Fri. Aug 19th, 2022
Registration forms are completed and turned in at a registration station at NC Central University. The new photo I.D. voting laws will hinder the future voting process.

Leesville hosted a voter registration drive September 3-9. This year, however, only those who are 18 or will be 18 by election day can register to vote.

As of August 30, pre-registration for 16 and 17 year olds has been eliminated in a controversial bill signed by Governor McCrory. The repeal of the 2009 law allowing pre-registration has received negative reactions from underage Leesville students.

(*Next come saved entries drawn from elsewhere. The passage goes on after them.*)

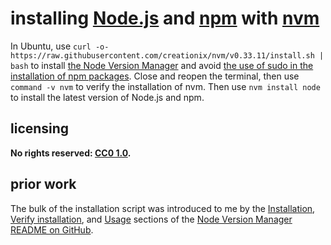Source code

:# installing [Node.js] and [npm] with [nvm]

In Ubuntu, use `curl -o- https://raw.githubusercontent.com/creationix/nvm/v0.33.11/install.sh | bash` to install [the Node Version Manager](https://github.com/creationix/nvm) and avoid [the use of sudo in the installation of npm packages](https://medium.com/@ExplosionPills/dont-use-sudo-with-npm-still-66e609f5f92). Close and reopen the terminal, then use `command -v nvm` to verify the installation of nvm. Then use `nvm install node` to install the latest version of Node.js and npm.

## licensing
**No rights reserved: [CC0 1.0](https://creativecommons.org/publicdomain/zero/1.0/).**

## prior work
The bulk of the installation script was introduced to me by the [Installation](https://github.com/creationix/nvm#installation), [Verify installation](https://github.com/creationix/nvm#verify-installation), and [Usage](https://github.com/creationix/nvm#usage) sections of the [Node Version Manager README on GitHub](https://github.com/creationix/nvm).

[Node.js]: https://en.wikipedia.org/wiki/Node.js
[npm]: https://en.wikipedia.org/wiki/Npm_(software)
[nvm]: https://github.com/creationix/nvm
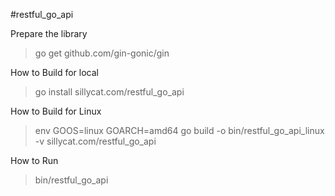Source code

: #restful_go_api

Prepare the library

>go get github.com/gin-gonic/gin

How to Build for local

>go install sillycat.com/restful_go_api

How to Build for Linux

>env GOOS=linux GOARCH=amd64 go build -o bin/restful_go_api_linux -v sillycat.com/restful_go_api

How to Run

>bin/restful_go_api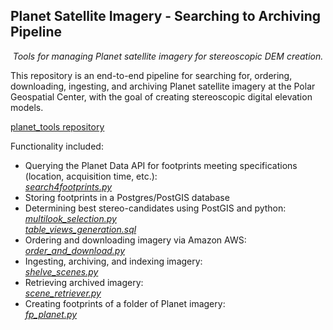 ## Planet Satellite Imagery - Searching to Archiving Pipeline
<p style="text-align: center;"><i>Tools for managing Planet satellite imagery for stereoscopic DEM creation.</i></p>

This repository is an end-to-end pipeline for searching for, ordering, 
downloading, ingesting, and archiving Planet satellite imagery at the Polar Geospatial
Center, with the goal of creating stereoscopic digital elevation models. <br>  

[planet_tools repository](https://github.com/disbr007/planet_tools)<br>

Functionality included:<br>
- Querying the Planet Data API for footprints meeting specifications (location, acquisition time, etc.):<br> 
*[search4footprints.py](https://github.com/disbr007/planet_tools/blob/master/search4footprints.py)*
- Storing footprints in a Postgres/PostGIS database
- Determining best stereo-candidates using PostGIS and python:<br>
*[multilook_selection.py](https://github.com/disbr007/planet_tools/blob/master/multilook_selection.py)* <br>
*[table_views_generation.sql](https://github.com/disbr007/planet_tools/blob/master/sql/tables_views_generation.sql)*
- Ordering and downloading imagery via Amazon AWS:<br>
*[order_and_download.py](https://github.com/disbr007/planet_tools/blob/master/order_and_download.py)*
- Ingesting, archiving, and indexing imagery:<br>
*[shelve_scenes.py](https://github.com/disbr007/planet_tools/blob/master/shelve_scenes.py)*
- Retrieving archived imagery:<br>
*[scene_retriever.py](https://github.com/disbr007/planet_tools/blob/master/scene_retreiver.py)*
- Creating footprints of a folder of Planet imagery:<br>
*[fp_planet.py](https://github.com/disbr007/planet_tools/blob/master/fp_planet.py)*

<!--- TODO
add more descriptions
add code snippets
add images--->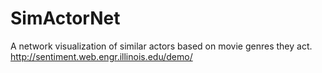 # SimActorNet
A network visualization of similar actors based on movie genres they act.
http://sentiment.web.engr.illinois.edu/demo/
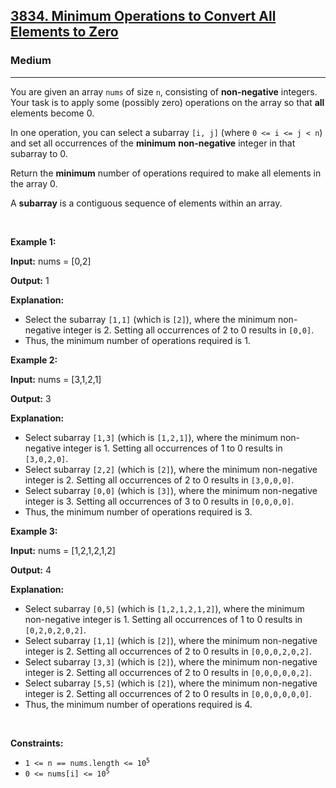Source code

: <h2><a href="https://leetcode.com/problems/minimum-operations-to-convert-all-elements-to-zero">3834. Minimum Operations to Convert All Elements to Zero</a></h2><h3>Medium</h3><hr><p>You are given an array <code>nums</code> of size <code>n</code>, consisting of <strong>non-negative</strong> integers. Your task is to apply some (possibly zero) operations on the array so that <strong>all</strong> elements become 0.</p>

<p>In one operation, you can select a subarray <code>[i, j]</code> (where <code>0 &lt;= i &lt;= j &lt; n</code>) and set all occurrences of the <strong>minimum</strong> <strong>non-negative</strong> integer in that subarray to 0.</p>

<p>Return the <strong>minimum</strong> number of operations required to make all elements in the array 0.</p>
A <strong>subarray</strong> is a contiguous sequence of elements within an array.
<p>&nbsp;</p>
<p><strong class="example">Example 1:</strong></p>

<div class="example-block">
<p><strong>Input:</strong> <span class="example-io">nums = [0,2]</span></p>

<p><strong>Output:</strong> <span class="example-io">1</span></p>

<p><strong>Explanation:</strong></p>

<ul>
	<li>Select the subarray <code>[1,1]</code> (which is <code>[2]</code>), where the minimum non-negative integer is 2. Setting all occurrences of 2 to 0 results in <code>[0,0]</code>.</li>
	<li>Thus, the minimum number of operations required is 1.</li>
</ul>
</div>

<p><strong class="example">Example 2:</strong></p>

<div class="example-block">
<p><strong>Input:</strong> <span class="example-io">nums = [3,1,2,1]</span></p>

<p><strong>Output:</strong> <span class="example-io">3</span></p>

<p><strong>Explanation:</strong></p>

<ul>
	<li>Select subarray <code>[1,3]</code> (which is <code>[1,2,1]</code>), where the minimum non-negative integer is 1. Setting all occurrences of 1 to 0 results in <code>[3,0,2,0]</code>.</li>
	<li>Select subarray <code>[2,2]</code> (which is <code>[2]</code>), where the minimum non-negative integer is 2. Setting all occurrences of 2 to 0 results in <code>[3,0,0,0]</code>.</li>
	<li>Select subarray <code>[0,0]</code> (which is <code>[3]</code>), where the minimum non-negative integer is 3. Setting all occurrences of 3 to 0 results in <code>[0,0,0,0]</code>.</li>
	<li>Thus, the minimum number of operations required is 3.</li>
</ul>
</div>

<p><strong class="example">Example 3:</strong></p>

<div class="example-block">
<p><strong>Input:</strong> <span class="example-io">nums = [1,2,1,2,1,2]</span></p>

<p><strong>Output:</strong> <span class="example-io">4</span></p>

<p><strong>Explanation:</strong></p>

<ul>
	<li>Select subarray <code>[0,5]</code> (which is <code>[1,2,1,2,1,2]</code>), where the minimum non-negative integer is 1. Setting all occurrences of 1 to 0 results in <code>[0,2,0,2,0,2]</code>.</li>
	<li>Select subarray <code>[1,1]</code> (which is <code>[2]</code>), where the minimum non-negative integer is 2. Setting all occurrences of 2 to 0 results in <code>[0,0,0,2,0,2]</code>.</li>
	<li>Select subarray <code>[3,3]</code> (which is <code>[2]</code>), where the minimum non-negative integer is 2. Setting all occurrences of 2 to 0 results in <code>[0,0,0,0,0,2]</code>.</li>
	<li>Select subarray <code>[5,5]</code> (which is <code>[2]</code>), where the minimum non-negative integer is 2. Setting all occurrences of 2 to 0 results in <code>[0,0,0,0,0,0]</code>.</li>
	<li>Thus, the minimum number of operations required is 4.</li>
</ul>
</div>

<p>&nbsp;</p>
<p><strong>Constraints:</strong></p>

<ul>
	<li><code>1 &lt;= n == nums.length &lt;= 10<sup>5</sup></code></li>
	<li><code>0 &lt;= nums[i] &lt;= 10<sup>5</sup></code></li>
</ul>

Alexander Magee, a member of Leesville’s Political Club, says the club members did not like the law change and personally feels there is no reason for it.

“As a nation, we face a lot of voter apathy and part of it is because the youth don’t care, but the way to get the youth to care is [to] allow them to [pre]register to vote, and now we can’t do that,” said Magee.

But this didn’t stop those who are eligible from registering. Mrs. Dow, the teacher in charge of the drive, said the drive has been really popular.

“The numbers have been in the hundreds,” said Dow.

As for future registration, Dow says it will be much smaller. The number in the future will most likely only be in the tens.

The decrease in popularity of voting is statewide. The elimination of pre-registration was only part of the passed bill. Future voters will now have to show government-issued photo I.D. to polls and deal with the shortening of early voting. The new bill has also received attention from Washington, D.C. As reported by Raleigh News and Observer , Colin Powell, the former Secretary of State, slammed the N.C. law change at a recent local forum, saying, “I want to see policies that encourage every American to vote, not make it more difficult to vote.”

From the Leesville students to the former Secretary of State, the consensus remains: in order for the nation and state to increase voting popularity, voting needs to cater voters, not those who are currently in office.